In order to evaluate the output of a quantum circuit, we can first convert it to a matrix, which can be done deterministically.
Given an input, the probability of each output of a quantum circuit is found by doing matrix multiplication with that matrix.
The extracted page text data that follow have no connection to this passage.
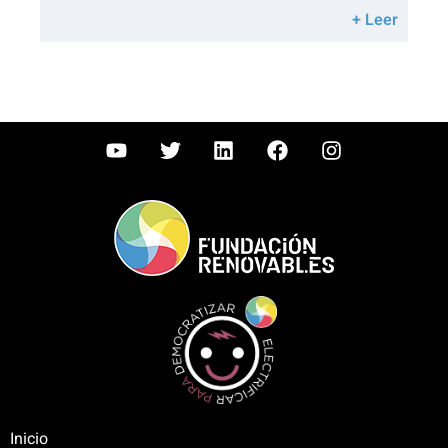
+ Leer
Inicio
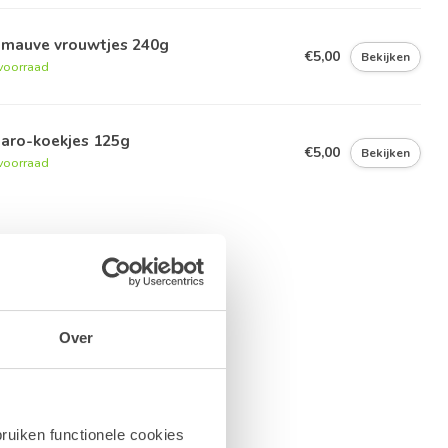
imauve vrouwtjes 240g
€5,00
Bekijken
voorraad
garo-koekjes 125g
€5,00
Bekijken
voorraad
Over
ruiken functionele cookies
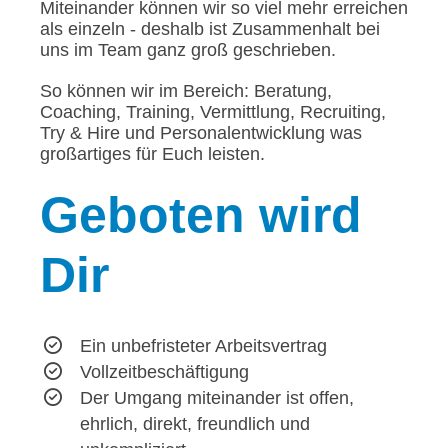
Miteinander können wir so viel mehr erreichen
als einzeln - deshalb ist Zusammenhalt bei
uns im Team ganz groß geschrieben.
So können wir im Bereich: Beratung,
Coaching, Training, Vermittlung, Recruiting,
Try & Hire und Personalentwicklung was
großartiges für Euch leisten.
Geboten
wird
Dir
Ein unbefristeter Arbeitsvertrag
Vollzeitbeschäftigung
Der Umgang miteinander ist offen,
ehrlich, direkt, freundlich und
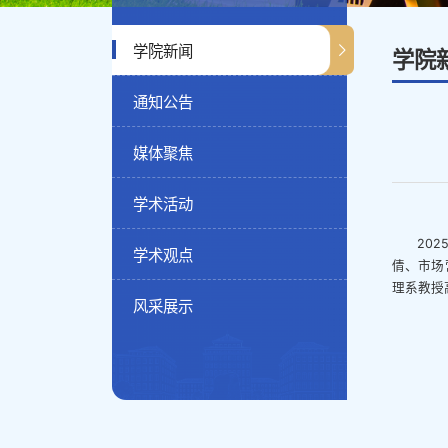
学院新闻
学院
通知公告
媒体聚焦
学术活动
20
学术观点
倩、市场
理系教授
风采展示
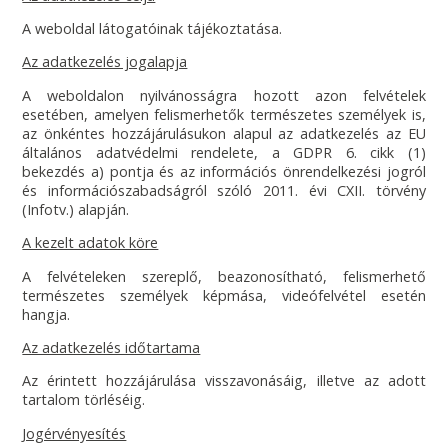
A weboldal látogatóinak tájékoztatása.
Az adatkezelés jogalapja
A weboldalon nyilvánosságra hozott azon felvételek
esetében, amelyen felismerhetők természetes személyek is,
az önkéntes hozzájárulásukon alapul az adatkezelés az EU
általános adatvédelmi rendelete, a GDPR 6. cikk (1)
bekezdés a) pontja és az információs önrendelkezési jogról
és információszabadságról szóló 2011. évi CXII. törvény
(Infotv.) alapján.
A kezelt adatok köre
A felvételeken szereplő, beazonosítható, felismerhető
természetes személyek képmása, videófelvétel esetén
hangja.
Az adatkezelés időtartama
Az érintett hozzájárulása visszavonásáig, illetve az adott
tartalom törléséig.
Jogérvényesítés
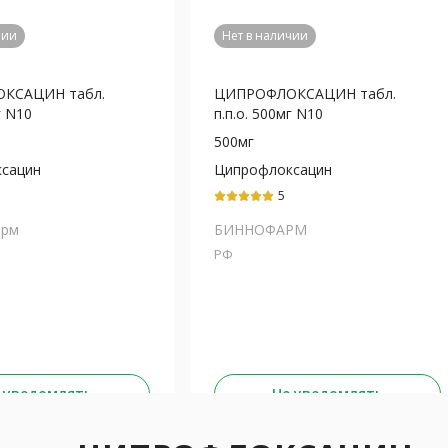
чии
Нет в наличии
КСАЦИН табл.
ЦИПРОФЛОКСАЦИН табл.
г N10
п.п.о. 500мг N10
500мг
сацин
Ципрофлоксацин
5
арм
БИННОФАРМ
РФ
 уведомлять
Не уведомлять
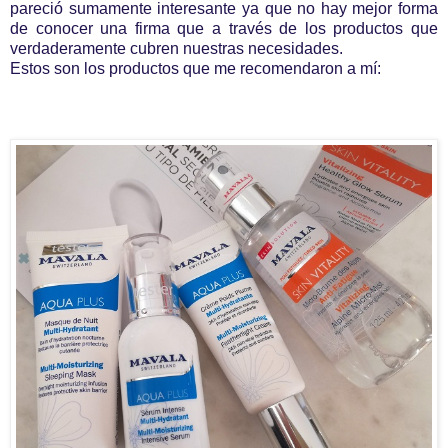
pareció sumamente interesante ya que no hay mejor forma
de conocer una firma que a través de los productos que
verdaderamente cubren nuestras necesidades.
Estos son los productos que me recomendaron a mí:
Suppose we have a 3 qubit system. The inputs could be one of eight.
000
001
010
011
100
101
110
111
Given N qubits, the circuit matrix is $2^n \times 2^n$. For each input, we map it to a vector of size $2^N = 2^3 = 8$ as follows:
000 -> 1000 0000 == (1.0, 0.0, 0.0, 0.0, 0.0, 0.0, 0.0, 0.0)
001 -> 0100 0000 == (0.0, 1.0, 0.0, 0.0, 0.0, 0.0, 0.0, 0.0)
010 -> 0010 0000 == (0.0, 0.0, 1.0, 0.0, 0.0, 0.0, 0.0, 0.0)
011 -> 0001 0000 == (0.0, 0.0, 0.0, 1.0, 0.0, 0.0, 0.0, 0.0)
100 -> 0000 1000 == (0.0, 0.0, 0.0, 0.0, 1.0, 0.0, 0.0, 0.0)
101 -> 0000 0100 == (0.0, 0.0, 0.0, 0.0, 0.0, 1.0, 0.0, 0.0)
110 -> 0000 0010 == (0.0, 0.0, 0.0, 0.0, 0.0, 0.0, 1.0, 0.0)
111 -> 0000 0001 == (0.0, 0.0, 0.0, 0.0, 0.0, 0.0, 0.0, 1.0)
The output of a 3 qubit circuit is necessarily 3 bits.
To obtain the probability of each output after an experiment, we simply multiply the 8-vectors by the 8x8 matrix.
Suppose that the result of this multiplication for the input 000 is:
$$
\begin{aligned}
\vec{q_{out}} &=
\begin{bmatrix}
\frac{\sqrt{3}}{2} \\
0.0 \\
\frac{1}{2} \\
0.0 \\
0.0 \\
0.0 \\
0.0 \\
0.0
\end{bmatrix}
\end{aligned}
$$
Then, the probability of each possible outcomes would be the length of each component squared:
$$
\begin{aligned}
P(000) &= \left|\frac{\sqrt{3}}{2}\right|^2 &= \frac{\sqrt{3}}{2}^2 &= \frac{3}{4} \\
P(001) &= \left|0\right|^2 &= 0^2 &= 0 \\
P(010) &= \left|\frac{\sqrt{1}}{2}\right|^2 &= \frac{\sqrt{1}}{2}^2 &= \frac{1}{4} \\
P(011) &= \left|0\right|^2 &= 0^2 &= 0 \\
P(100) &= \left|0\right|^2 &= 0^2 &= 0 \\
P(101) &= \left|0\right|^2 &= 0^2 &= 0 \\
P(110) &= \left|0\right|^2 &= 0^2 &= 0 \\
P(111) &= \left|0\right|^2 &= 0^2 &= 0 \\
\end{aligned}
$$
so in this case, 000 would be the most likely outcome, with 3/4 probability, followed by 010 with 1/4 probability, all other outputs being impossible.
Therefore, if 000 is the correct output for input 000, then we can reach arbitrary confidence that the result is correct by running the experiment over and over.